- TEXTO FORNECIDO
────────────────────

— Cibele Lucena e Flavia Mielnik
Nossa pesquisa começou em 2021, quando soubemos que o Hospital Psiquiátrico do Juquery estava encerrando as atividades de internação permanente, após 123 anos de funcionamento. Esse fato não podia ser ignorado. A partir da escuta de pessoas que trabalharam no manicômio, de um ex-interno morador e outras pessoas também comprometidas com a luta antimanicomial, criamos manualmente um registro composto de depoimentos, desenhos, mono- tipias e colagens. Sentar, ouvir e aprender com Estela Rabelo, Glalco Cyriaco, Marcelo Macario, Márcia Angelotti, Maria Veridiana Paes de Barros, Montanha (José Antônio Gonçalves dos Santos), Neusa do Espírito Santo, Patrícia Buchain, Paula Karkoski e Sueli Vieira, que corajosamente emprestaram suas memórias de amor e horror, nos permitiu construir um dos muitos percursos possíveis nesse labirinto de corredores e paredes descascadas, de tantas e tantas camadas.
O que não pode ser esquecido quando o Juquery fecha as portas? é um livro que nos convida a adentrar o manicômio através da sala de costura, onde Neusa do Espírito Santo, costureira do Juquery por mais de 30 anos e uma das últimas funcionárias, trabalhava ao som de uma vitrola. Ali se inicia um percurso permeado por experiências de cuidado, sensibilidade e afeto, ao mesmo tempo cercado pelas mais diversas violências. Nosso trabalho foi o de dispor cuidadosamente cada testemunho que ouvimos sobre uma mesa, arranjando-os de modo que pudéssemos percorrê-los como se percorre uma paisagem com buracos, armadilhas, terrenos movediços, subidas e descidas íngremes, beiras de rios, sombras de árvores ancestrais e quintais nativos, histórias de amor e horror que precisam ser registradas antes que se apaguem.

────────────────────

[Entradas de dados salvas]
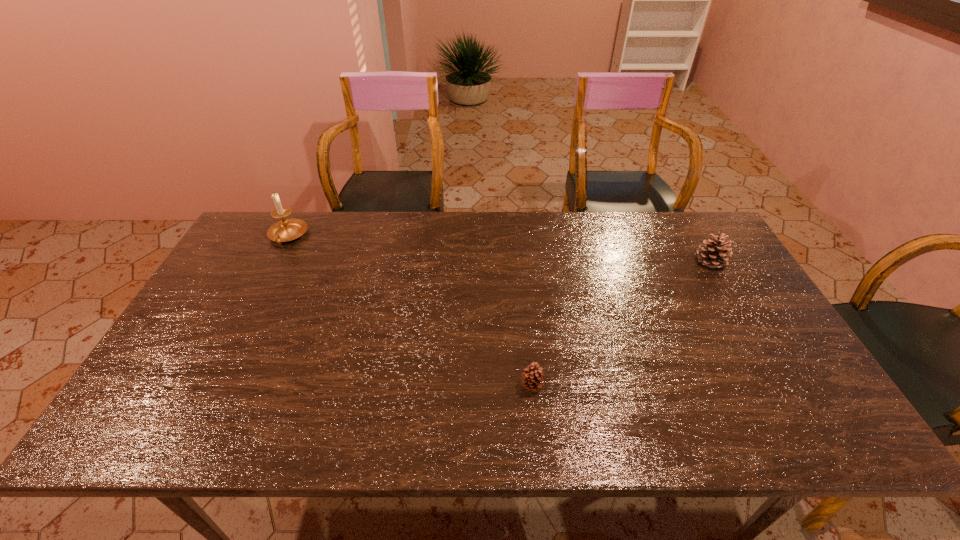
Locate an element on the screen. This screenshot has width=960, height=540. the farthest object is located at coordinates (285, 230).

The width and height of the screenshot is (960, 540). Find the location of `candle holder`. candle holder is located at coordinates (285, 230).

Find the location of a particular element. Image resolution: width=960 pixels, height=540 pixels. the farther pinecone is located at coordinates (715, 254).

This screenshot has width=960, height=540. What are the coordinates of `the second farthest object` in the screenshot? It's located at (715, 254).

What are the coordinates of `the shortest object` in the screenshot? It's located at (531, 378).

Locate an element on the screen. Image resolution: width=960 pixels, height=540 pixels. the nearer pinecone is located at coordinates (531, 378).

What are the coordinates of `free spot located with a handle on the side of the candle holder` in the screenshot? It's located at (233, 341).

This screenshot has height=540, width=960. I want to click on vacant space located 0.110m on the front of the right pinecone, so click(732, 298).

Locate an element on the screen. vacant space located on the left of the nearer pinecone is located at coordinates (466, 386).

The image size is (960, 540). Find the location of `candle holder situated at the far edge`. candle holder situated at the far edge is located at coordinates (285, 230).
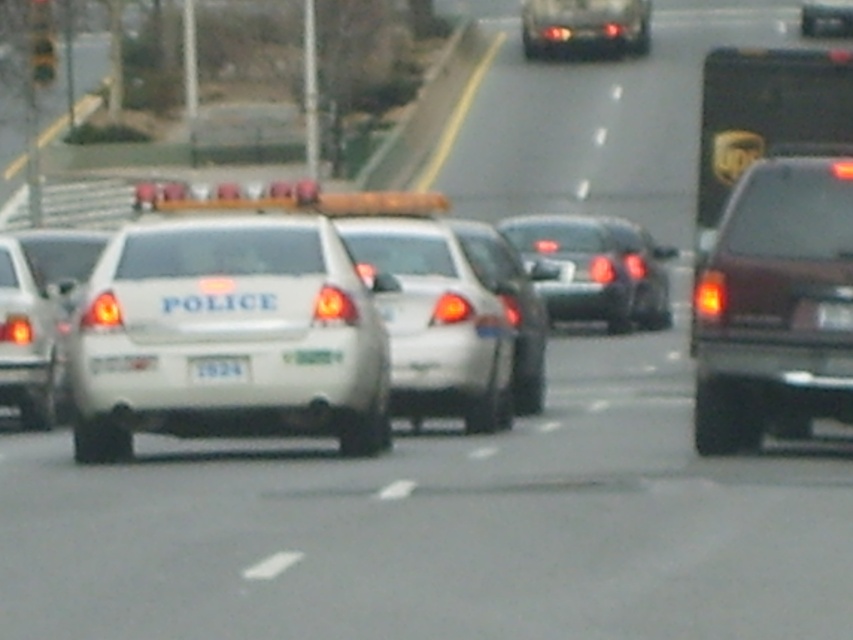
Is glossy black sedan at center taller than white plastic license plate at center?

Correct, glossy black sedan at center is much taller as white plastic license plate at center.

Who is shorter, glossy black sedan at center or white plastic license plate at center?

white plastic license plate at center is shorter.

Between point (654, 269) and point (212, 364), which one is positioned in front?

Positioned in front is point (212, 364).

This screenshot has width=853, height=640. I want to click on glossy black sedan at center, so click(598, 268).

Which is more to the right, dark red plastic suv at right or shiny silver sedan at upper center?

From the viewer's perspective, shiny silver sedan at upper center appears more on the right side.

Image resolution: width=853 pixels, height=640 pixels. Find the location of `dark red plastic suv at right`. dark red plastic suv at right is located at coordinates (775, 305).

Is point (749, 252) in front of point (599, 8)?

Yes.

Find the location of `dark red plastic suv at right`. dark red plastic suv at right is located at coordinates (775, 305).

Is the position of dark red plastic suv at right less distant than that of yellow matte traffic light at upper left?

Yes.

Does dark red plastic suv at right have a greater height compared to yellow matte traffic light at upper left?

No, dark red plastic suv at right is not taller than yellow matte traffic light at upper left.

Measure the distance between dark red plastic suv at right and camera.

14.25 meters

The image size is (853, 640). In order to click on dark red plastic suv at right in this screenshot , I will do `click(775, 305)`.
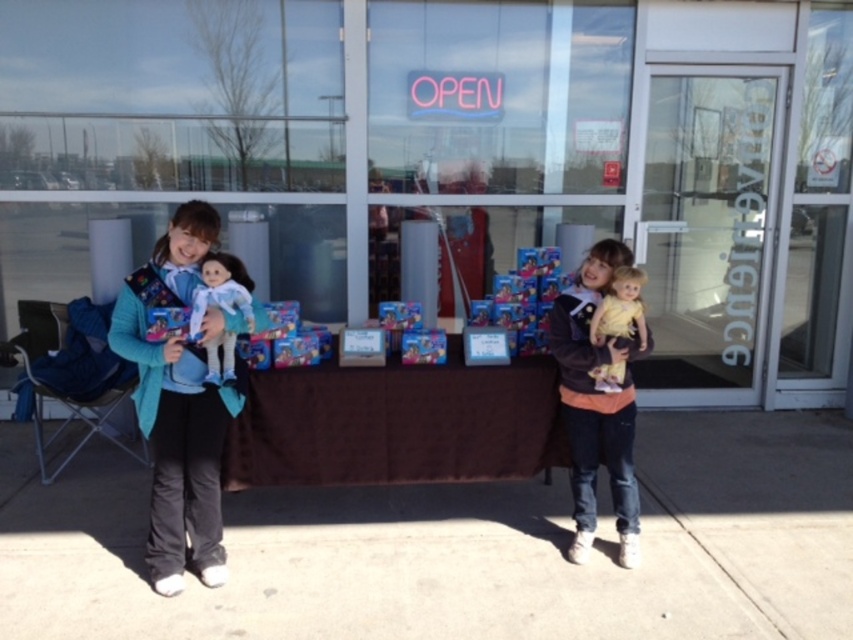
From the picture: You are trying to place the velvet brown jacket at center on the brown fabric table at center. Based on their sizes, will the jacket fit entirely on the table?

The brown fabric table at center has a larger width than the velvet brown jacket at center, so the jacket will fit entirely on the table.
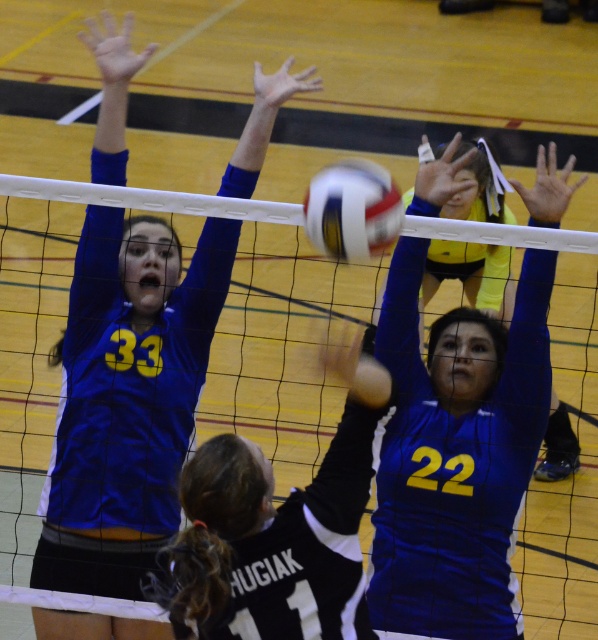
Consider the image. Does black jersey at center appear on the left side of white matte volleyball at center?

Indeed, black jersey at center is positioned on the left side of white matte volleyball at center.

Does black jersey at center appear under white matte volleyball at center?

Indeed, black jersey at center is positioned under white matte volleyball at center.

The height and width of the screenshot is (640, 598). Describe the element at coordinates (277, 531) in the screenshot. I see `black jersey at center` at that location.

This screenshot has width=598, height=640. Find the location of `black jersey at center`. black jersey at center is located at coordinates (277, 531).

Between blue jersey at center and white matte volleyball at center, which one appears on the right side from the viewer's perspective?

blue jersey at center

Can you confirm if blue jersey at center is thinner than white matte volleyball at center?

In fact, blue jersey at center might be wider than white matte volleyball at center.

This screenshot has height=640, width=598. In order to click on blue jersey at center in this screenshot , I will do `click(456, 454)`.

Is point (349, 266) more distant than point (261, 96)?

Yes.

Does white mesh net at center appear on the right side of matte blue jersey at upper left?

In fact, white mesh net at center is to the left of matte blue jersey at upper left.

Identify the location of white mesh net at center. The width and height of the screenshot is (598, 640). (212, 346).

────────────────────

- TAREFA PROPOSTA 1
Responda com base no texto sobre o Juquery:
(a) Em que ano começou a pesquisa?
(b) Por quantos anos o hospital funcionou antes de encerrar a internação permanente?
(c) Por quanto tempo Neusa do Espírito Santo foi costureira do Juquery?
- TAREFA PROPOSTA 2
Dê prosseguimento ao texto sobre o Juquery a partir da última frase apresentada.
Os itens não têm relação com o texto sobre o Juquery.

- ESPAÇO DA RESPOSTA 1
(a) Em 2021.
(b) Por 123 anos.
(c) Por mais de 30 anos.

- ESPAÇO DA RESPOSTA 2
Ficha técnica
O que não pode ser esquecido quando o Juquery fecha as portas?, 2021 Capa e quarta capa em linho e bordadoMiolo em colagem, desenho e monotipia sobre papel Canson Edition 100% algodão, 250 g/m2
33 × 25 cm, 64 páginas
Encadernação manual, lombada aparente Bolsa que guarda o livro em brim
Reprodução das páginas originais
Marcos Issa
Foto do livro objeto
Nino Andrés
O livro, agora em processo de publicação pela Editora Funilaria, carrega esse arquivo vivo de histórias ilustradas, assim como aborda a questão da luta antimanicomial e da reforma psiquiátrica de maneira mais ampla, tendo o Juquery como território micro e macro. Publicada como um fac-símile, a obra traz textos inéditos do psicanalista Kwame Yonatan Poli dos Santos e do psicólogo Lucas Veiga e conta com contribuições da atriz Jéssica Barbosa; de Diana Kolker, responsável pelo projeto pedagógico do Museu Bispo do Rosário; e de Elielton Ribeiro, curador e gestor do acervo do Museu de Arte Osório César.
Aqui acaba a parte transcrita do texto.